Methods An online survey was applied to a purposive sample of 40 hospitals who performed regular antimicrobial stewardship activities in Mexico.
Answers regarding a subset of questions on antimicrobial susceptibility monitoring and reporting practices were provided by ASP professionals.
Results A total of 39 hospitals (14 private and 25 public hospitals) in 13 states in Mexico answered the subset of the survey.
Thirty-three of those (85%) expressed that their databases allowed periodically monitoring of changes in susceptibility and resistance patterns for specific pathogens.
As many as 17 hospitals (44%) reported to two external national academic networks and none reported to international ones.
Only 10 reported to the National Hospital Network for Epidemiological Surveillance (RHOVE) in charge of AMR data (29%).
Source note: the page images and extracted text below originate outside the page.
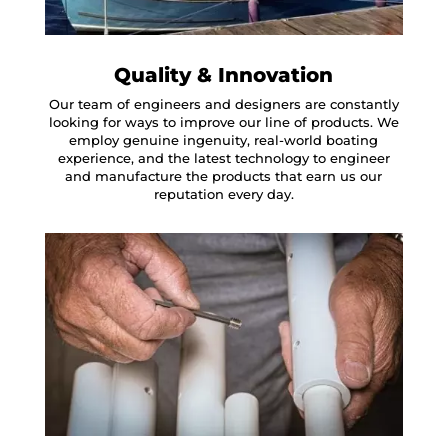
Quality & Innovation
Our team of engineers and designers are constantly
looking for ways to improve our line of products. We
employ genuine ingenuity, real-world boating
experience, and the latest technology to engineer
and manufacture the products that earn us our
reputation every day.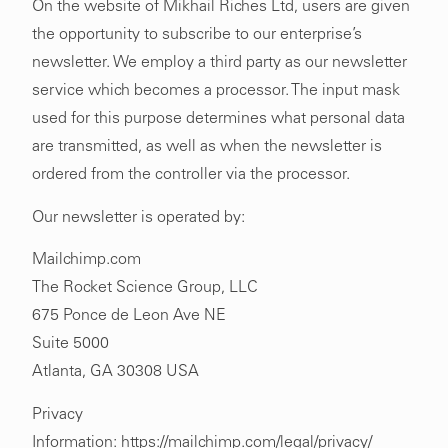
On the website of Mikhail Riches Ltd, users are given
the opportunity to subscribe to our enterprise’s
newsletter. We employ a third party as our newsletter
service which becomes a processor. The input mask
used for this purpose determines what personal data
are transmitted, as well as when the newsletter is
ordered from the controller via the processor.
Our newsletter is operated by:
Mailchimp.com
The Rocket Science Group, LLC
675 Ponce de Leon Ave NE
Suite 5000
Atlanta, GA 30308 USA
Privacy
Information:
https://mailchimp.com/legal/privacy/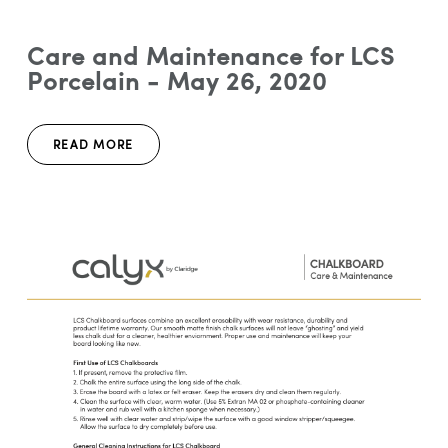
Care and Maintenance for LCS
Porcelain - May 26, 2020
READ MORE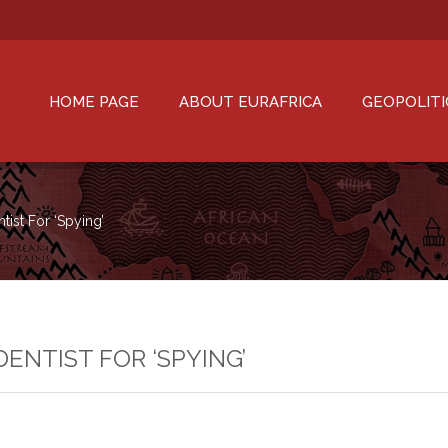
HOME PAGE
ABOUT EURAFRICA
GEOPOLITI
ist For ‘spying’
ENTIST FOR ‘SPYING’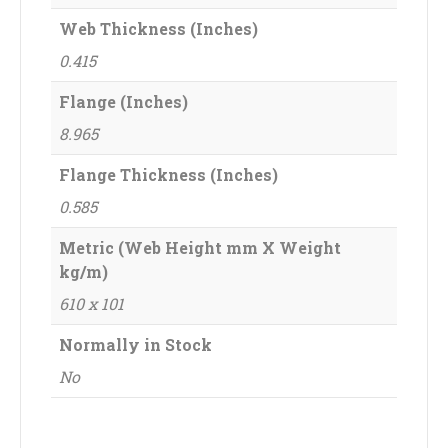
Web Thickness (Inches)
0.415
Flange (Inches)
8.965
Flange Thickness (Inches)
0.585
Metric (Web Height mm X Weight
kg/m)
610 x 101
Normally in Stock
No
Thirty hospitals (77%) declared reporting their AMR consolidated results internally to either the epidemiology department, an ASP leader, or other hospital committee.
Twenty percent of the surveyed hospitals issued AMR reports to two entities, an additional 10% of them to 3 entities and 5% more to 4 different entities; reporting to >3 entities was observed only in public hospitals.
Two hospitals (5%) declared not submitting AMR reports at all.
Conclusion The adoption of reporting commitments without guiding national AMR policies derives into the duplicity of processes (reporting to different networks or entities) requiring additional human and financial resources.
It also reflects the unavailability of a functional national reporting system allowing all hospitals to monitor and access the reported information nationally or internationally (GLASS).
Optimizing AMR surveillance and reporting in Mexico must incorporate the simplification and standardization of reporting processes into an articulated system in line with the National Strategy against AMR.
Disclosures Anahí Dreser, PhD, MSD: Grant/Research Support.